Study material:
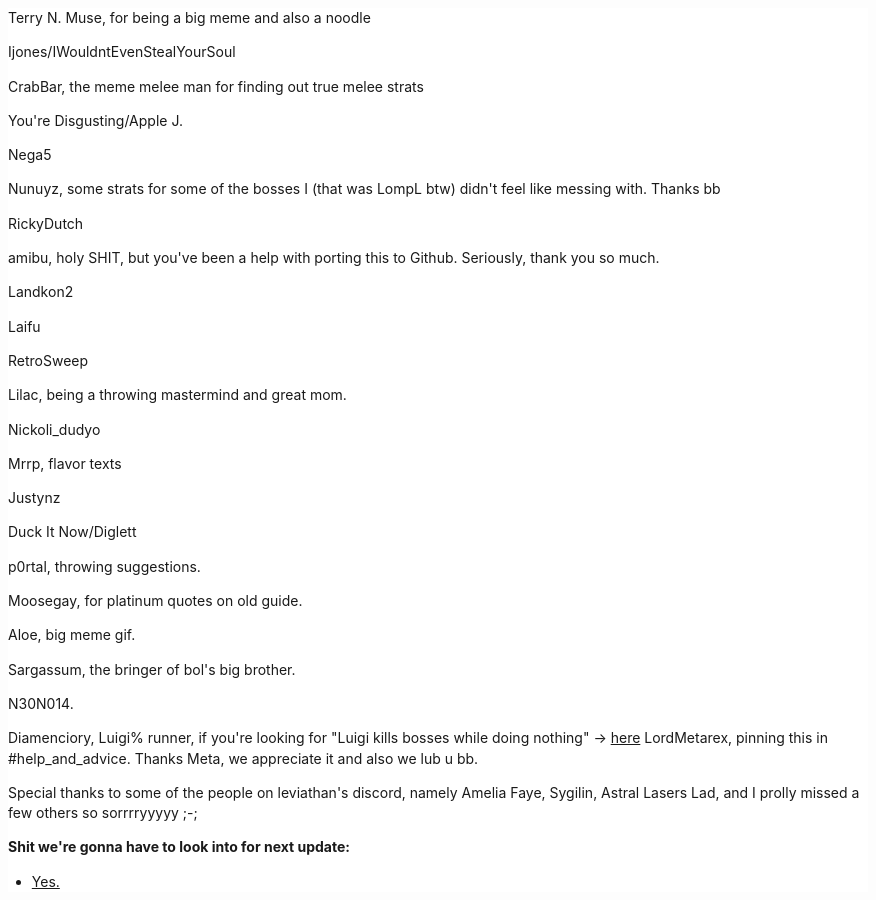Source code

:Terry N. Muse, for being a big meme and also a noodle

Ijones/IWouldntEvenStealYourSoul

CrabBar, the meme melee man for finding out true melee strats

You're Disgusting/Apple J. 

Nega5 

Nunuyz, some strats for some of the bosses I (that was LompL btw) didn't feel like messing with. Thanks bb 

RickyDutch

amibu, holy SHIT, but you've been a help with porting this to Github. Seriously, thank you so much.

Landkon2

Laifu

RetroSweep

Lilac, being a throwing mastermind and great mom.

Nickoli_dudyo

Mrrp, flavor texts

Justynz

Duck It Now/Diglett

p0rtal, throwing suggestions.

Moosegay, for platinum quotes on old guide.

Aloe, big meme gif.

Sargassum, the bringer of bol's big brother.

N30N014.

Diamenciory, Luigi% runner, if you're looking for "Luigi kills bosses while doing nothing" -> [here](https://www.youtube.com/channel/UCcIQUqtBnwuaPZW143zb40g)
LordMetarex, pinning this in #help_and_advice. Thanks Meta, we appreciate it and also we lub u bb.

Special thanks to some of the people on leviathan's discord, namely Amelia Faye, Sygilin, Astral Lasers Lad, and I prolly missed a few others so sorrrryyyyy ;-;

**Shit we're gonna have to look into for next update:**

* [Yes.](https://docs.google.com/document/d/12hjA6i4s3ebwXEoiWp6LeBvy2e_Qbp69gvyGc6UnBJI/edit)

Exercise: Each line of the data must be transcribed exactly; pictures are not carried over.

Answer to the problem:
Source code

:Terry N. Muse, for being a big meme and also a noodle

Ijones/IWouldntEvenStealYourSoul

CrabBar, the meme melee man for finding out true melee strats

You're Disgusting/Apple J. 

Nega5 

Nunuyz, some strats for some of the bosses I (that was LompL btw) didn't feel like messing with. Thanks bb 

RickyDutch

amibu, holy SHIT, but you've been a help with porting this to Github. Seriously, thank you so much.

Landkon2

Laifu

RetroSweep

Lilac, being a throwing mastermind and great mom.

Nickoli_dudyo

Mrrp, flavor texts

Justynz

Duck It Now/Diglett

p0rtal, throwing suggestions.

Moosegay, for platinum quotes on old guide.

Aloe, big meme gif.

Sargassum, the bringer of bol's big brother.

N30N014.

Diamenciory, Luigi% runner, if you're looking for "Luigi kills bosses while doing nothing" -> [here](https://www.youtube.com/channel/UCcIQUqtBnwuaPZW143zb40g)
LordMetarex, pinning this in #help_and_advice. Thanks Meta, we appreciate it and also we lub u bb.

Special thanks to some of the people on leviathan's discord, namely Amelia Faye, Sygilin, Astral Lasers Lad, and I prolly missed a few others so sorrrryyyyy ;-;

**Shit we're gonna have to look into for next update:**

* [Yes.](https://docs.google.com/document/d/12hjA6i4s3ebwXEoiWp6LeBvy2e_Qbp69gvyGc6UnBJI/edit)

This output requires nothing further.